Nyles (Andy Samberg) and Sarah (Cristin Milioti) find themselves sort of bonding over the fact that they both really don't want to be at the wedding they're at. He's the date of someone who cheats on him and she is the sister of the bride, who clearly has many issues. Stumbling across a strange cave after the wedding, they both find themselves caught in a time loop that has them reliving the same day over and over again. Certain things are revealed about each of these characters that add a lot more depth to the story and I found myself incredibly engaged from beginning to end.
Where this film shines the most is in the fact that it completely commits to the whole time loop concept, even giving a few winks at the audience. It never once makes any huge mistakes logically, which felt refreshing, especially in the ways it would subvert expectations and most importantly in the way that they choose to conclude the story. The way Palm Springs wraps up was a very entertaining and emotionally earned finale. Now, I feel like I say this about a lot of movies that focus so much of their time on very few characters, but I truly mean that if Samberg and Milioti didn't have any fun chemistry together, this film would've been a disaster. This is probably the most laid back and comfortable I've ever seen Andy Samberg be in a film and it made the entire experience that much better.
Only having written and directed a few short films and a documentary before tackling Palm Springs, director Max Barbakow has honestly blown me away here.
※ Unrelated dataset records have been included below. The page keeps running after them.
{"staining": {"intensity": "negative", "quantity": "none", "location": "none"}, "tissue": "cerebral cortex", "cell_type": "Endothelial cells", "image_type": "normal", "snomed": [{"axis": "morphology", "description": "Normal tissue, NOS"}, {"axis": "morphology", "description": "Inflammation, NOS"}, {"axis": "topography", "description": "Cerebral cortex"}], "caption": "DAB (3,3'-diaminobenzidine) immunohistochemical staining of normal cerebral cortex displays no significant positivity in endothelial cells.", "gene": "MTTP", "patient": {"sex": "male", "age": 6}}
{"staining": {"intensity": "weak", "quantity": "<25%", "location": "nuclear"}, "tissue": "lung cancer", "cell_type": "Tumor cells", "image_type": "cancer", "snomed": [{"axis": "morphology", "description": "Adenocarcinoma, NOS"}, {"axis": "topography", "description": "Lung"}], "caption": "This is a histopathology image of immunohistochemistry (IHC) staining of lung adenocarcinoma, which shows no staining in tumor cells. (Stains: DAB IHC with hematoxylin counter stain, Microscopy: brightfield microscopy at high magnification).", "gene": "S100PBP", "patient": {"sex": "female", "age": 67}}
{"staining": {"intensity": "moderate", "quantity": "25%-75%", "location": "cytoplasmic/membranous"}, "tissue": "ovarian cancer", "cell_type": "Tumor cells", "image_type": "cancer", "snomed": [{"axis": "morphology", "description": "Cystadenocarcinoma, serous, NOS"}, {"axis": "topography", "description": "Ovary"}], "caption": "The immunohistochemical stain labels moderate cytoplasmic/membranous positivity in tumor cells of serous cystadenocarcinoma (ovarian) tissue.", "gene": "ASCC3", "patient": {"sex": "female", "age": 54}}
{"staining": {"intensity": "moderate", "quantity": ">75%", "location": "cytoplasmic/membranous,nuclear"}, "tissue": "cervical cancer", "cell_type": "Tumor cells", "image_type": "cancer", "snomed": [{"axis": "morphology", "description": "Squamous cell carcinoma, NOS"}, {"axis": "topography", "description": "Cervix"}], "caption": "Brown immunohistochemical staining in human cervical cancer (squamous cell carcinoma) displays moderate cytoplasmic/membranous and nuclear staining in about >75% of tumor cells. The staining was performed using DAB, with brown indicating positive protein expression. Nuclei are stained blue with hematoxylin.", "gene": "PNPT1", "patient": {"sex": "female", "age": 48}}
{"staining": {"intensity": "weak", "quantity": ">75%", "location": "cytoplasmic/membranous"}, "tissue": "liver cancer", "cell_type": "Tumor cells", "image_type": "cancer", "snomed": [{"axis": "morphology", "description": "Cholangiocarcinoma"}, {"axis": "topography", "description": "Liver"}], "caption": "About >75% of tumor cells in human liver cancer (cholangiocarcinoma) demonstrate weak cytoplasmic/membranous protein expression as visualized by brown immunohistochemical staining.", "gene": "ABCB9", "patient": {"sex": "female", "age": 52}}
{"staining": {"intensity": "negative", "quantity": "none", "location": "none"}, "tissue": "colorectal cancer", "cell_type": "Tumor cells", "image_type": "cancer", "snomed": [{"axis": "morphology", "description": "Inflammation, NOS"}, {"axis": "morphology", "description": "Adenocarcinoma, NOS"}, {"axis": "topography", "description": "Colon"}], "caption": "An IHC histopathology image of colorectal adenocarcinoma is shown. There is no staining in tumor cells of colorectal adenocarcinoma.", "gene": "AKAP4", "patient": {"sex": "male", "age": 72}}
With a small budget, a small number of characters, and a small scope, this film felt much bigger than it was. I can honestly see a big future for him in the coming years. I will gladly seek out his next project. On top of his stellar work on this film, writer Andy Siara (who also doesn't have a huge filmography as of yet) added a very funny and clever tone to the whole concept. It was clear that the performers were very comfortable with the dialogue because their acting lept off the screen and that just seemed to be a nice mixture of everything coming together nicely behind the scenes.
In the end, Palm Springs is a film that I was very much looking forward to, but was wary of due to the concept itself. Thankfully, this is one of the best movies that I've seen accomplish this concept in years. I'm not calling it a masterpiece by any means, but for a fun time loop movie, I really couldn't find many issues. At a mere 90 minutes, this movie flies by and has just enough clever surprises for those who may not have been completely engaged. While the idea itself has grown tired for me, this movie is undeniably hard to dislike. Everything about this movie put a huge smile on my face and if that isn't what the world needs right now, I don't know what is.